O leitor Jonas C., de Juiz de Fora, MG, acha esnobismo usar termos estrangeiros quando temos equivalentes em nosso idioma. E conclui:"Professor, gostaria de saber por que usamos a palavra overdose, que sabidamente vem do Inglês, em vez de sobredose, que é cria de casa e diz exatamente a mesma coisa?".
Muito bem, Jonas. A tua é uma questão que devia ser levantada cada vez que deparamos com esses visitantes de fora, quando não sabemos ainda se vieram para ficar ou se estão apenas de passagem: sua importação é necessária, ou é, como dizes, apenas um item de semostração, usado por puro esnobismo? Não teríamos o mesmo efeito usando uma combinação local como sobredose? Bem, neste caso a resposta é um rotundo não: se um dia podíamos, hoje não podemos mais considerar nosso prefixo sobre como um equivalente do prefixo Inglês over, em que está claríssima uma noção de excesso, de demasia, como percebemos em overdose, ou OD no jargão dos drogaditos (lê-se /ou-di/), para significar uma dose excessiva de drogas pesadas.
Além disso, saindo da linguagem informal e passando a ser aceito na linguagem padrão, é comum em nosso meio o uso de over para indicar algum exagero na decoração, na vestimenta ou mesmo na atitude de alguém. "O uso de tecidos orientais, mobiliário tailandês e elementos africanos na decoração cansou, ficou over", sentencia uma arquiteta paulista; para criticar Madona, que deliberadamente deixou aparecer o seio durante um show na Turquia, a apresentadora Luciana Gimenez postou: "Achei over" — e por aí vai a valsa.
Nosso atual equivalente ao over do Inglês é o prefixo super. Por exemplo, overpopulation, overprotective e overcorrecting são os nossos superpopulação, superprotetor e supercorreção (aquele erro que cometemos quando estamos preocupados demais em acertar). É significativo, inclusive, que algumas palavras mais antigas formadas com sobre- estão sendo pouco a pouco preteridas por variantes formadas com o prefixo super-, como podemos ver em sobreaquecimento, sobrelotado e sobrefaturamento, por exemplo, que vêm cedendo lugar a superaquecimento, superlotado e superfaturamento. Por isso, superdose acertaria bem mais perto do alvo que sobredose — e os dicionários concordam comigo, pois registram este termo, que definem como "dose excessiva de um fármaco, dose tóxica ou mortal de uma droga estupefaciente, etc.
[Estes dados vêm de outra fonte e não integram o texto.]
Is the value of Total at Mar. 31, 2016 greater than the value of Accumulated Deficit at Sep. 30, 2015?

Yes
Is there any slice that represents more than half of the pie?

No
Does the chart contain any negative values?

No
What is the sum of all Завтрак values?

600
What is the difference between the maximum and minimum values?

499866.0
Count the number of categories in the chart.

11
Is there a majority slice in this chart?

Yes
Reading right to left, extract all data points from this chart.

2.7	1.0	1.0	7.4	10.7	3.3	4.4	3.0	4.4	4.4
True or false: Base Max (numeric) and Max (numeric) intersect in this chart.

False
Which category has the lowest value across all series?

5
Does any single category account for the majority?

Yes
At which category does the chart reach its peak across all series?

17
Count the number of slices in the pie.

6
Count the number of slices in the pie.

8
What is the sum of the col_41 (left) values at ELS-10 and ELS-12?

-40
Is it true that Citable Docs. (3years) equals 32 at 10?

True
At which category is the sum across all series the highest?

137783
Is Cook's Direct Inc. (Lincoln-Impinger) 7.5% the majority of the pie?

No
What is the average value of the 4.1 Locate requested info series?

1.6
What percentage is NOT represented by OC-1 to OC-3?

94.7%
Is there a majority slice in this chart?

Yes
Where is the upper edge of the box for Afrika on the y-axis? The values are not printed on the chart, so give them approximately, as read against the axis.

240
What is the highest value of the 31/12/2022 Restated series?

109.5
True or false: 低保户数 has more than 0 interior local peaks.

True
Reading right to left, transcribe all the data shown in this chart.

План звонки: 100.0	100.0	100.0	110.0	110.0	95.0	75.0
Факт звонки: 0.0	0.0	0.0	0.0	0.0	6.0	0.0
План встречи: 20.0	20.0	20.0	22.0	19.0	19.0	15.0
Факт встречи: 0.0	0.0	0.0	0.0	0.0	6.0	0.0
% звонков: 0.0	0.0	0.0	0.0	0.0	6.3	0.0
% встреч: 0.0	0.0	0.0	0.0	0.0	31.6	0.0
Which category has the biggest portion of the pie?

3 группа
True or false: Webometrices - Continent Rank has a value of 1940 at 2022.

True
Solucionamos o teu problema, caro Jonas? Não. Infelizmente não. Prevejo que vamos continuar com o overdose, e não por esnobismo ou pelo desejo de macaquear o estrangeiro: é que superdose tem um sentido genérico demais para ser útil. Eu posso tomar uma superdose de vitamina C quando me sinto gripado, ou posso pedir ao barman ("homem do bar" ficaria melhor?) uma superdose de uísque — mas não se trataria de uma overdose. Este vocábulo, sim, designa um evento de alto risco, indissociavelmente ligado a drogas pesadas, que implica uma série de medidas de emergência. Ela passou, portanto, no teste que mencionei acima: ela é útil e necessária porque só ela consegue evocar instantaneamente essa perigosa ocorrência. Está aprovada a sua cidadania brasileira.
Oficina de ficção — Duas coisas sempre vêm aumentar o brilho de Porto Alegre no mês de abril: as paineiras floridas de nossos parques e a Oficina de Subtexto da querida Cíntia Moscovitch. Voltada principalmente para a ficção (conto moderno), o curso, que começa em 18 de abril, oferece 12 encontros semanais via Zoom, às terças-feiras, das 18h30min às 20h30min. Como sempre, no final do curso haverá a publicação de livro com os melhores trabalhos pela Editora Bestiário, sem custo algum para os alunos. Inscrições e informações pelo email cintiamoscovich@gmail.com.
Ah, outra coisa: o leitor vai me desculpar, mas não posso perder a oportunidade de soltar aqui os meus foguetes neste primeiro de abril: enquanto muitos comemoram o Dia dos Tolos, a Cíntia e seu Luiz Paulo Faccioli vão festejar quarenta anos — quadro décadas inteirinhas! — de uma união que encanta a todo o mundo que os conhece. Afinal, o amor nunca será over!